Electronic – Early Effect, Ebers-Moll, Common Emitter Resistance, reverse alpha/beta and saturation current

basictheorytransistors

Ive been reading Sedra/Smith's Micro Electronic Circuits book, and it has a lot of info which I like, however I dont know how much of it is actually practial and useful, for instance it talks about Ebers-Moll equations and models, which I know are useful to understand how transistors work and how the practical equations are derived, but then it talks about stuff like Early voltage and dynamic resistance using Early equations, reverse alpha and beta coefficients, saturation current, etc… and while im solving the drill excercises I wonder if im not just wasting my time on this.

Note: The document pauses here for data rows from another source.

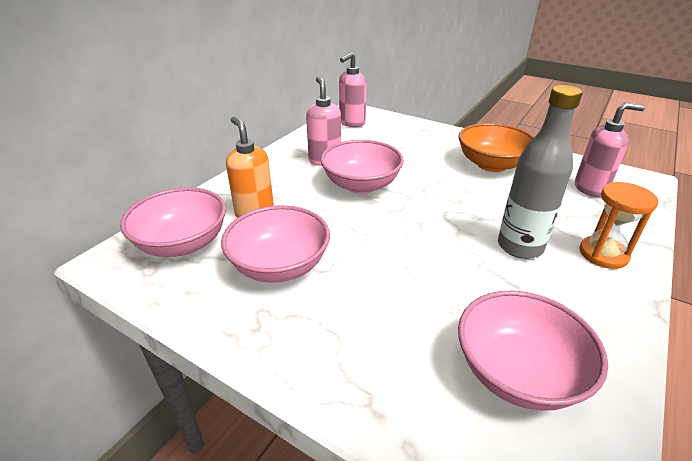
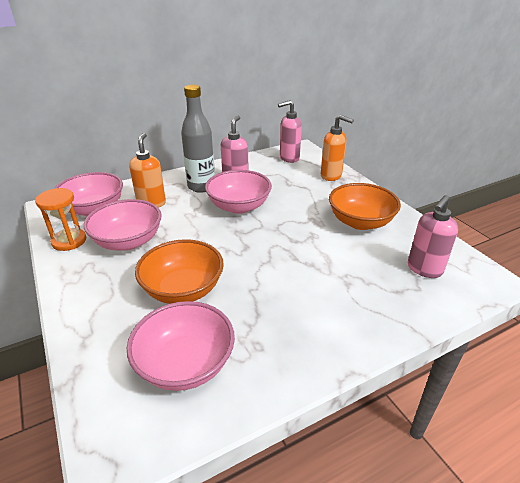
camera: 30 degrees right, 0 degrees up
grey bottle [498,85,583,259] -> grey bottle moved to [181,85,215,193]
pink soap dispenser [575,103,645,197] -> pink soap dispenser turned 105 degrees clockwise [408,195,458,278]
orange hourglass [579,182,658,269] -> orange hourglass moved to [35,188,86,251]
none -> orange bowl [135,239,224,304]
none -> orange soap dispenser [321,115,354,181]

I cant seem to find anything on a transistor datasheet that remotely points to stuff like an Early Voltage parameter, or saturation current, or reverse alpha and similar parameters.

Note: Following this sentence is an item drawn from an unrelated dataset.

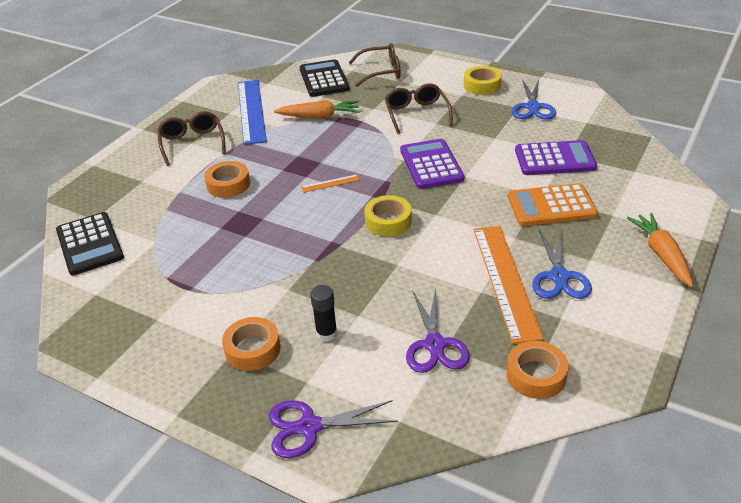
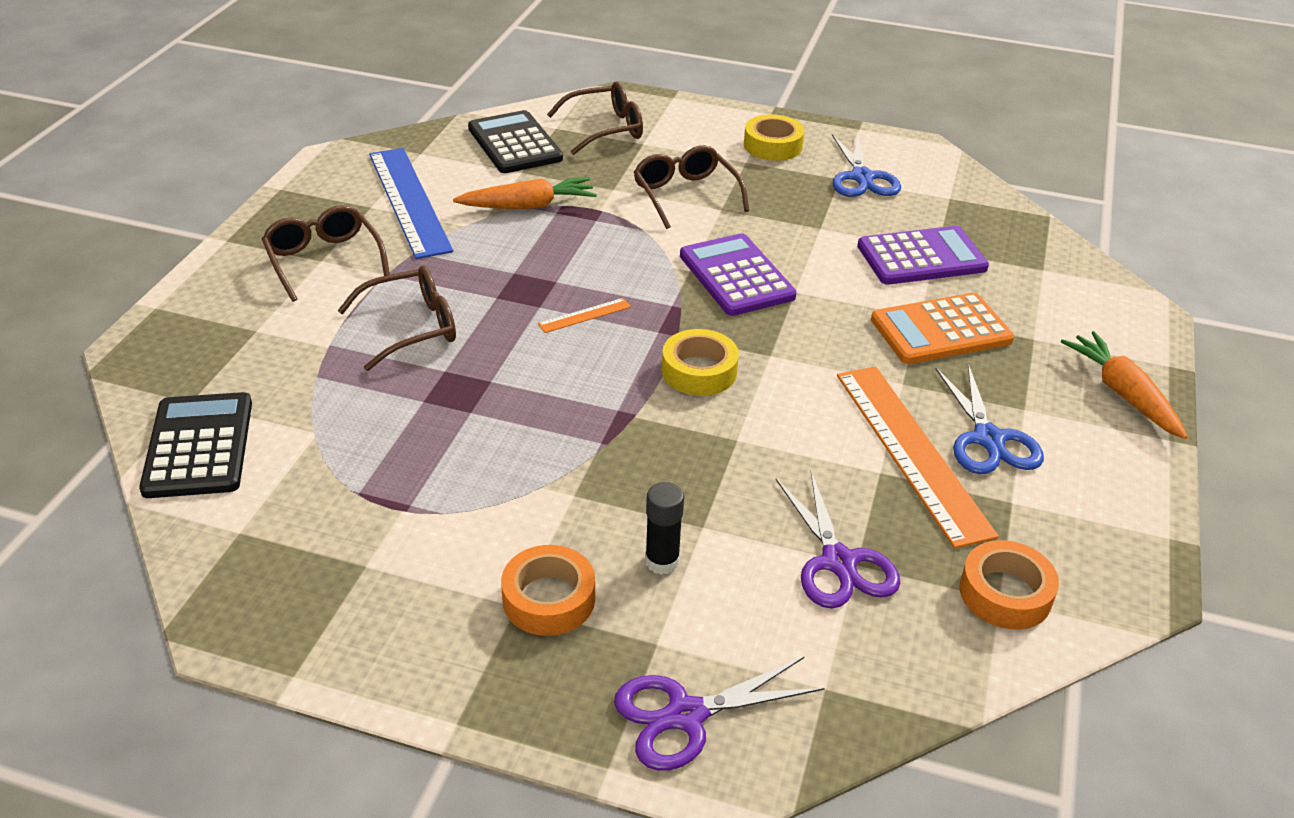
camera: 15 degrees left, 0 degrees up
black calculator [56,212,124,276] -> black calculator turned 150 degrees counterclockwise [139,392,252,498]
orange tape [204,161,250,198] -> brown glasses [338,266,456,371]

Ive also been reading Boylestad/Nashelsky book which is also great and more practical per se, but it doesnt even mention half of the things present in Sedra/Smith's book, which is why I wanted to go deeper with hopes that it would give me better electronics foundations, which is why im reading Sedra/Smith's book, but even if I understand most of the content of the latter, I fail to see the practical application of most of it…

So, my question is, how useful is to know and learn all these complex stuff? will it improve my design knowledge knowing things like how the doping on the semiconductor, combined with the electron and hole diffusion coefficient and the width of the base interact with the saturation current in the exponential model?

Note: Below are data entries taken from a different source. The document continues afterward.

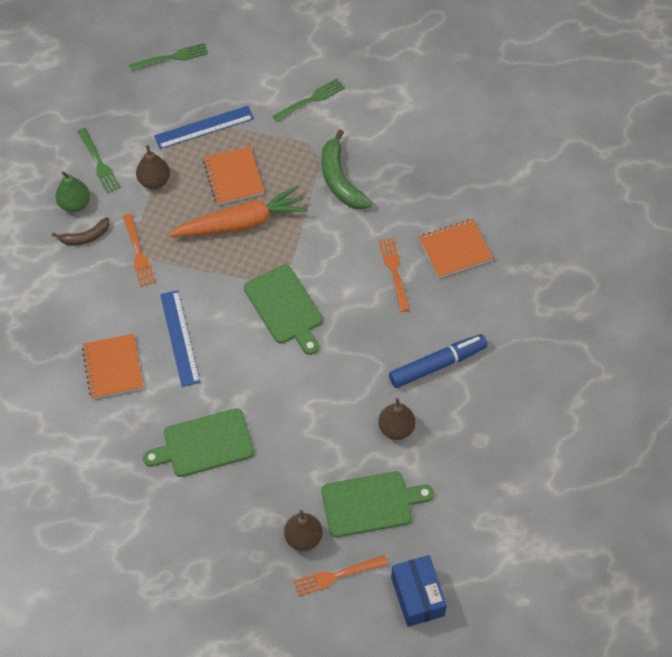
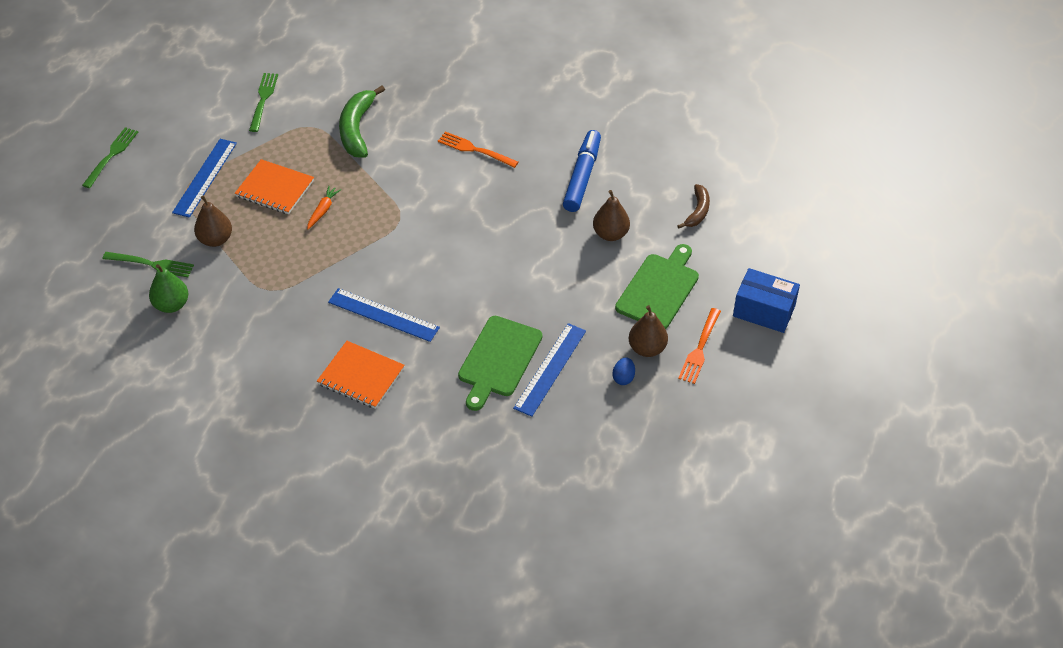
camera: 50 degrees left, 10 degrees down
brown banana [52,217,110,245] -> brown banana moved to [677,184,710,228]
orange fork [123,213,155,287] -> none
orange carrot [168,186,308,237] -> orange carrot [307,186,341,230], size x0.41
green cutting board [244,264,323,355] -> none
green banana [322,129,372,210] -> green banana turned 75 degrees clockwise [339,86,385,158]
orange notebook [419,219,493,278] -> none
none -> blue ruler [513,323,586,417]
none -> blue egg [613,357,635,385]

Do people actually use the long Ebers-Moll equations or Early Voltage in real circuit design?

Or do most people just use the simplified and practical equations and leave the other stuff to the phsycisists ?

Best Answer

IMHO it's very useful to know all this stuff, even if you don't use it from day to day, as it deals with the fundamentals of what makes everything else you use IC-wise work.
Whether it will be of "practical use" depends on your field, nowadays especially there is much less discrete design, but if you are designing e.g. a high quality audio amp (I personally work on a lot of all discrete analogue audio gear as well as uCs FPGAs, etc, but I think this probably not so common) or designing analogue ICs, precision test gear, etc then knowing how to work with the above is essential. You generally wouldn't sit down and use all the equations you mention for a design, more recognise the effects of them and know how to compensate (or indeed make use of them)

Knowing the fundamentals gives you grounding you need to make confident design decisions, track down problems and understand why things in practice often look nothing like they do in SPICE.